Directions:
Repeat every entry exactly as given.
:: Exercise data ::
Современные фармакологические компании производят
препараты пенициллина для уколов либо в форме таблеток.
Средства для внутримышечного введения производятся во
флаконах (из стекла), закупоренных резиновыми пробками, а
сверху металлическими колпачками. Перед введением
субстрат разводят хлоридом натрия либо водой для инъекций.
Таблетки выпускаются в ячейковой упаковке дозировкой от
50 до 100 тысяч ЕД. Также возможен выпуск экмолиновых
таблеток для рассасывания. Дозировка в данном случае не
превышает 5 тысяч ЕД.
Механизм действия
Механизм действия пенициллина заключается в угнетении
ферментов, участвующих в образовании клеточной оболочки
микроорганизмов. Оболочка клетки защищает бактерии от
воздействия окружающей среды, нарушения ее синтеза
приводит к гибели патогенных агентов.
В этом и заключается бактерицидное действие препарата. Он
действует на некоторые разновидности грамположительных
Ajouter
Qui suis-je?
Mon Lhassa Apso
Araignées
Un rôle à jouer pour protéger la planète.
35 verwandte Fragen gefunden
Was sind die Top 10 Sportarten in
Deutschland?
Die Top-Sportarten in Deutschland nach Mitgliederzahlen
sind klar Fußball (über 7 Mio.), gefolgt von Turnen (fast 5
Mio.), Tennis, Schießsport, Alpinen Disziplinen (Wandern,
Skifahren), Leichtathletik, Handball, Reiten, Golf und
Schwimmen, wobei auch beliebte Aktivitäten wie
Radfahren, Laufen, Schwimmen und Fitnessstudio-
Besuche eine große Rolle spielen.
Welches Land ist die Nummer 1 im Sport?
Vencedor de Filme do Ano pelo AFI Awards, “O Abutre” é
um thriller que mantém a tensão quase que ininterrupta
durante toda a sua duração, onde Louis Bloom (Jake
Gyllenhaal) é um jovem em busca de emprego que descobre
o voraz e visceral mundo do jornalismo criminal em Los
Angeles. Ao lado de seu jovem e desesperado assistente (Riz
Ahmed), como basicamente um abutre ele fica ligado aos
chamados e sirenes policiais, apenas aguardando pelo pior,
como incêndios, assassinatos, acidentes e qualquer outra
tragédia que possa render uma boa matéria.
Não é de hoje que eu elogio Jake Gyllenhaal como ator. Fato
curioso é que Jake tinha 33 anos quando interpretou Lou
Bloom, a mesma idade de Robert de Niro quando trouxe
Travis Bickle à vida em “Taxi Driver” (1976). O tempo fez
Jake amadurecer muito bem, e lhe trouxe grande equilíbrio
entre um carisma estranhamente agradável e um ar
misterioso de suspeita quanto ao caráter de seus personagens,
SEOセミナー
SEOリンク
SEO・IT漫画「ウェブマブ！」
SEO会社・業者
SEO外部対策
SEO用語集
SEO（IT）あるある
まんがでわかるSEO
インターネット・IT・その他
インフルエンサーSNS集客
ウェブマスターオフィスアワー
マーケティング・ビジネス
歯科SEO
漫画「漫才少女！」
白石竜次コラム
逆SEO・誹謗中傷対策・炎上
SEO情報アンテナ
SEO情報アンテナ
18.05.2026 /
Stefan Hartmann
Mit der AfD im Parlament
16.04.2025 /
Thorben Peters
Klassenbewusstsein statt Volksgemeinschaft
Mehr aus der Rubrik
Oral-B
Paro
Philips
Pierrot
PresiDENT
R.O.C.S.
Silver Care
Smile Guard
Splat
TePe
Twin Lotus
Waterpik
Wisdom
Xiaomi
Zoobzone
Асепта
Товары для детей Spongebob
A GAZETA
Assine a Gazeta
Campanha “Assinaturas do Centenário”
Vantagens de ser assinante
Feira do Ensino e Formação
:::
Written solution:
Современные фармакологические компании производят
препараты пенициллина для уколов либо в форме таблеток.
Средства для внутримышечного введения производятся во
флаконах (из стекла), закупоренных резиновыми пробками, а
сверху металлическими колпачками. Перед введением
субстрат разводят хлоридом натрия либо водой для инъекций.
Таблетки выпускаются в ячейковой упаковке дозировкой от
50 до 100 тысяч ЕД. Также возможен выпуск экмолиновых
таблеток для рассасывания. Дозировка в данном случае не
превышает 5 тысяч ЕД.
Механизм действия
Механизм действия пенициллина заключается в угнетении
ферментов, участвующих в образовании клеточной оболочки
микроорганизмов. Оболочка клетки защищает бактерии от
воздействия окружающей среды, нарушения ее синтеза
приводит к гибели патогенных агентов.
В этом и заключается бактерицидное действие препарата. Он
действует на некоторые разновидности грамположительных
Ajouter
Qui suis-je?
Mon Lhassa Apso
Araignées
Un rôle à jouer pour protéger la planète.
35 verwandte Fragen gefunden
Was sind die Top 10 Sportarten in
Deutschland?
Die Top-Sportarten in Deutschland nach Mitgliederzahlen
sind klar Fußball (über 7 Mio.), gefolgt von Turnen (fast 5
Mio.), Tennis, Schießsport, Alpinen Disziplinen (Wandern,
Skifahren), Leichtathletik, Handball, Reiten, Golf und
Schwimmen, wobei auch beliebte Aktivitäten wie
Radfahren, Laufen, Schwimmen und Fitnessstudio-
Besuche eine große Rolle spielen.
Welches Land ist die Nummer 1 im Sport?
Vencedor de Filme do Ano pelo AFI Awards, “O Abutre” é
um thriller que mantém a tensão quase que ininterrupta
durante toda a sua duração, onde Louis Bloom (Jake
Gyllenhaal) é um jovem em busca de emprego que descobre
o voraz e visceral mundo do jornalismo criminal em Los
Angeles. Ao lado de seu jovem e desesperado assistente (Riz
Ahmed), como basicamente um abutre ele fica ligado aos
chamados e sirenes policiais, apenas aguardando pelo pior,
como incêndios, assassinatos, acidentes e qualquer outra
tragédia que possa render uma boa matéria.
Não é de hoje que eu elogio Jake Gyllenhaal como ator. Fato
curioso é que Jake tinha 33 anos quando interpretou Lou
Bloom, a mesma idade de Robert de Niro quando trouxe
Travis Bickle à vida em “Taxi Driver” (1976). O tempo fez
Jake amadurecer muito bem, e lhe trouxe grande equilíbrio
entre um carisma estranhamente agradável e um ar
misterioso de suspeita quanto ao caráter de seus personagens,
SEOセミナー
SEOリンク
SEO・IT漫画「ウェブマブ！」
SEO会社・業者
SEO外部対策
SEO用語集
SEO（IT）あるある
まんがでわかるSEO
インターネット・IT・その他
インフルエンサーSNS集客
ウェブマスターオフィスアワー
マーケティング・ビジネス
歯科SEO
漫画「漫才少女！」
白石竜次コラム
逆SEO・誹謗中傷対策・炎上
SEO情報アンテナ
SEO情報アンテナ
18.05.2026 /
Stefan Hartmann
Mit der AfD im Parlament
16.04.2025 /
Thorben Peters
Klassenbewusstsein statt Volksgemeinschaft
Mehr aus der Rubrik
Oral-B
Paro
Philips
Pierrot
PresiDENT
R.O.C.S.
Silver Care
Smile Guard
Splat
TePe
Twin Lotus
Waterpik
Wisdom
Xiaomi
Zoobzone
Асепта
Товары для детей Spongebob
A GAZETA
Assine a Gazeta
Campanha “Assinaturas do Centenário”
Vantagens de ser assinante
Feira do Ensino e Formação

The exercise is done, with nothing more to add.